======== Source information ========

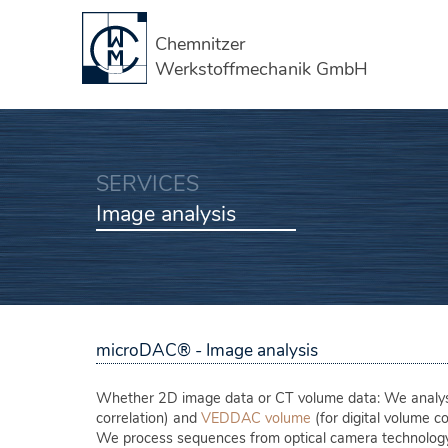
Chemnitzer
Werkstoffmechanik GmbH
SERVICES
Image analysis
microDAC® - Image analysis
Whether 2D image data or CT volume data: We analyse
correlation) and
VEDDAC volume
(for digital volume co
We process sequences from optical camera technolog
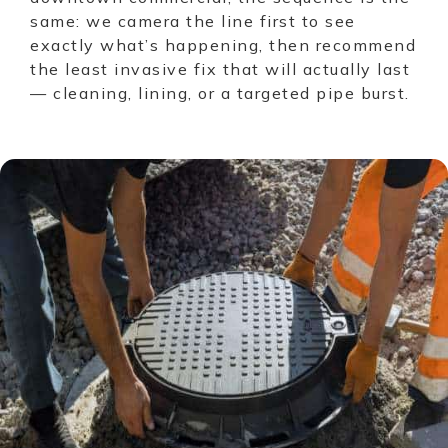
same: we camera the line first to see
exactly what’s happening, then recommend
the least invasive fix that will actually last
— cleaning, lining, or a targeted pipe burst.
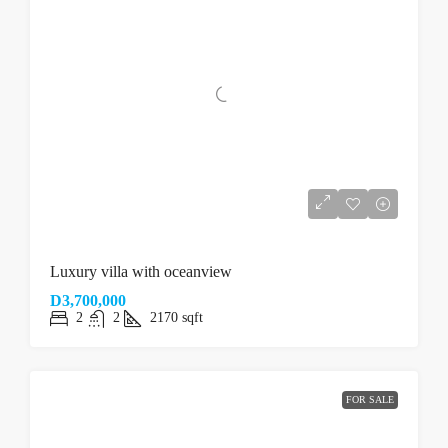
Luxury villa with oceanview
D3,700,000
2
2
2170
sqft
FOR SALE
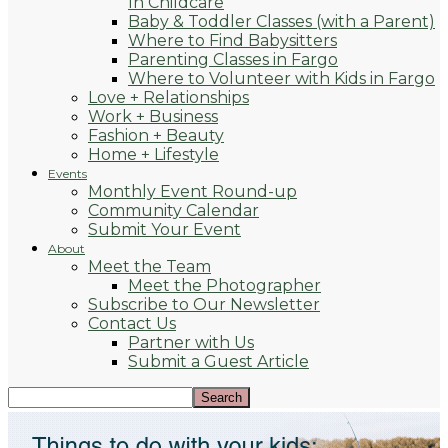
In Childcare
Baby & Toddler Classes (with a Parent)
Where to Find Babysitters
Parenting Classes in Fargo
Where to Volunteer with Kids in Fargo
Love + Relationships
Work + Business
Fashion + Beauty
Home + Lifestyle
Events
Monthly Event Round-up
Community Calendar
Submit Your Event
About
Meet the Team
Meet the Photographer
Subscribe to Our Newsletter
Contact Us
Partner with Us
Submit a Guest Article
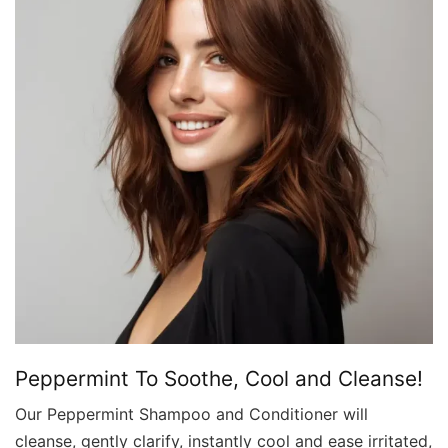
Peppermint To Soothe, Cool and Cleanse!
Our Peppermint Shampoo and Conditioner will
cleanse, gently clarify, instantly cool and ease irritated,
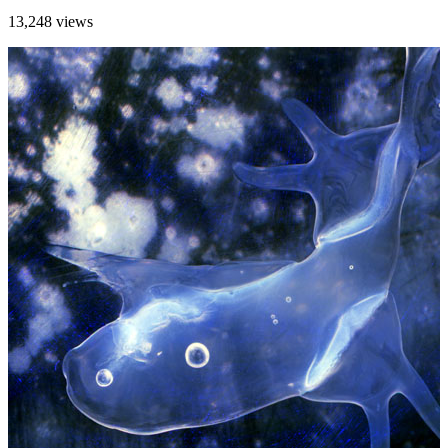
13,248 views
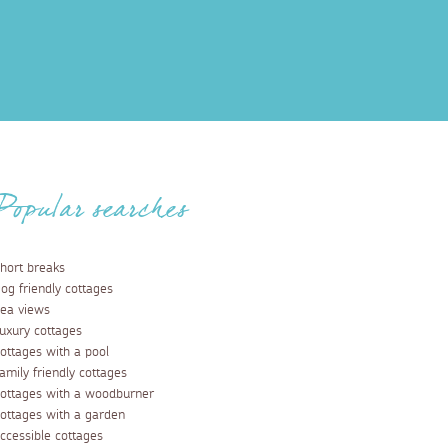
Popular searches
hort breaks
og friendly cottages
ea views
uxury cottages
ottages with a pool
amily friendly cottages
ottages with a woodburner
ottages with a garden
ccessible cottages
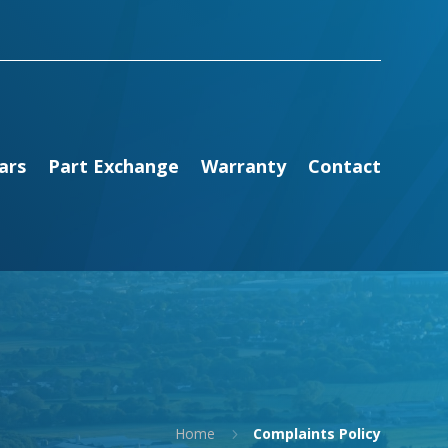
ars
Part Exchange
Warranty
Contact
Home
Complaints Policy
5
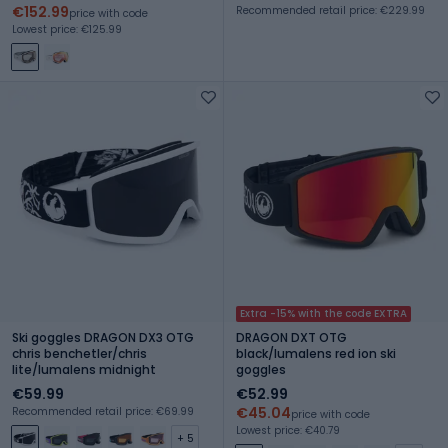
€152.99
Recommended retail price: €229.99
price with code
Lowest price: €125.99
Extra -15% with the code EXTRA
Ski goggles DRAGON DX3 OTG
DRAGON DXT OTG
chris benchetler/chris
black/lumalens red ion ski
lite/lumalens midnight
goggles
€59.99
€52.99
€45.04
Recommended retail price: €69.99
price with code
Lowest price: €40.79
+ 5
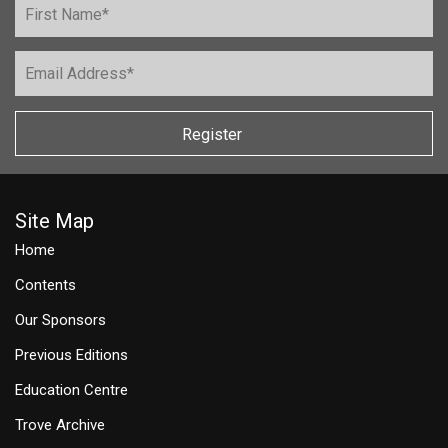
Register
Site Map
Home
Contents
Our Sponsors
Previous Editions
Education Centre
Trove Archive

========

(Task brief)
Hand back the exact lines from the start of the entries to the line with "the least invasive", both ends kept and pictures left out.

(Answer section)
Chemnitzer
Werkstoffmechanik GmbH
SERVICES
Image analysis
microDAC® - Image analysis
Whether 2D image data or CT volume data: We analyse
correlation) and
VEDDAC volume
(for digital volume co
We process sequences from optical camera technolog
same: we camera the line first to see
exactly what’s happening, then recommend
the least invasive fix that will actually last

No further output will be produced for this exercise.